After the agar had solidified, small (approximately 6.35 mm. diameter) filter pads are dipped into the samples to be screened for anticapsular activity and applied to each plate. If the compounds to be tested are organic solutions, rather than filtered fermentation broths, the discs are dipped into the organic solutions and air-dried before they are applied to the test and control plates to minimize the solvent effects. As a positive control, additional pads dipped in a hyaluronidase solution, prepared as above, are also applied to each plate. The test and control plates are then incubated at temperatures of from 28° to 37° C., preferably 30° C., for from 15 to 18 hours, preferably for about 16 hours. The plates are then observed for zones of inhibition.

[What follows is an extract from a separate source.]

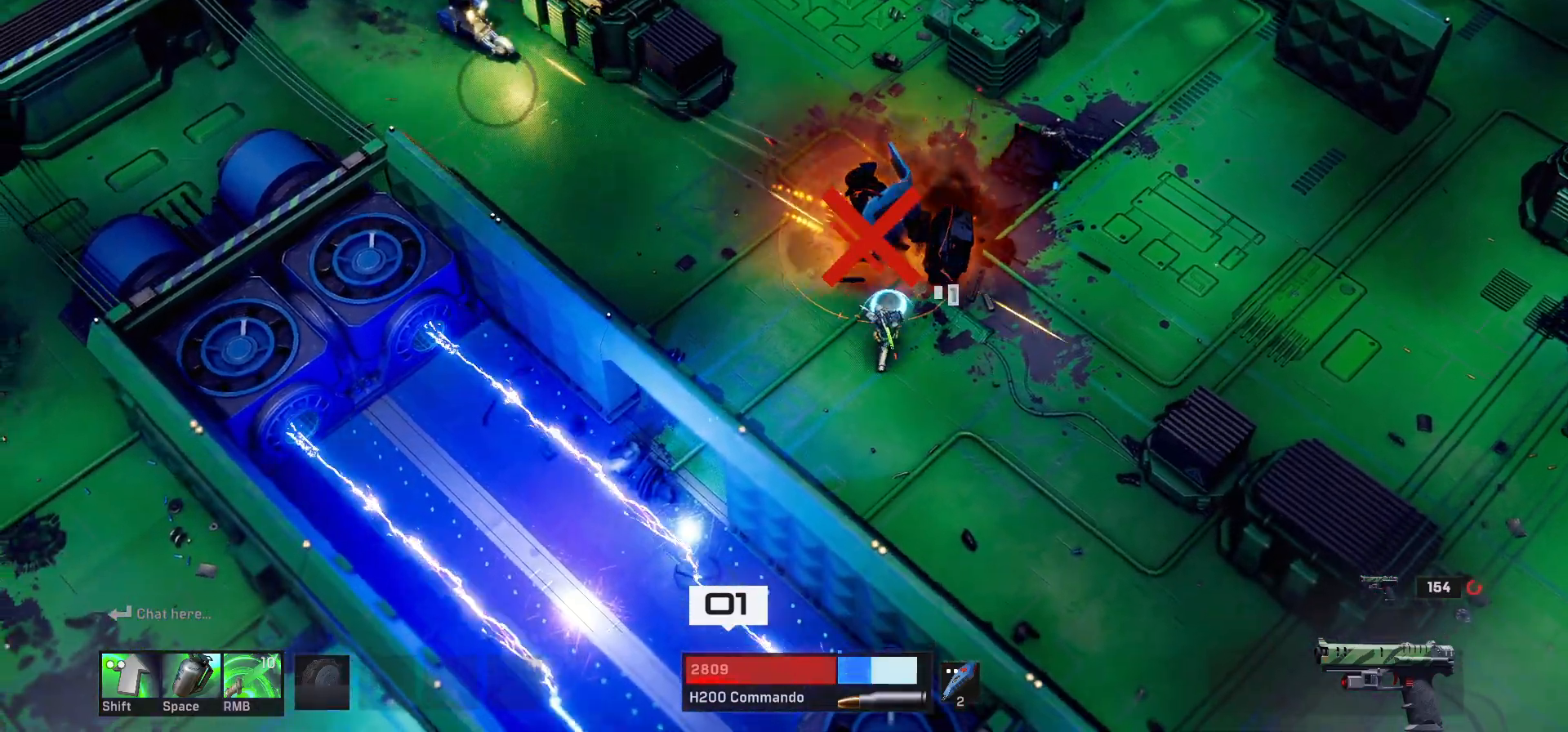
{"keys": ["d", "shift", "w"], "mouse": [], "events": [[67, "a", "up"], [217, "s", "up"], [283, "d", "down"], [350, "mouse_left", "down"], [367, "w", "down"], [433, "mouse_left", "up"], [433, "shift", "down"]]}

After the test and control plates have been incubated for an appropriate period of time, the plates are observed, and the results from corresponding samples on tests and control plates are compared. Samples producing zones of inhibition on the control plates are considered to be antibiotic in nature and are discarded. Samples producing zones of inhibition on the test plate but no zones of inhibition in the control plates are considered to be anticapsular in nature, and are subjected to a confirming screening procedure using larger filter pads on control and test plates for greater ease and accuracy in reading the zones. The pads dipped in hyaluronidase, which serve as a positive control, will give zones of inhibition on the test plate and no zones of inhibition on the control plates. Such results provide evidence that only the non-encapsulated bacteria are susceptible to infection and lysis by the bacteriophage. Such positive control readings are essential to the interpretation of the zones of lysis observed on test plates.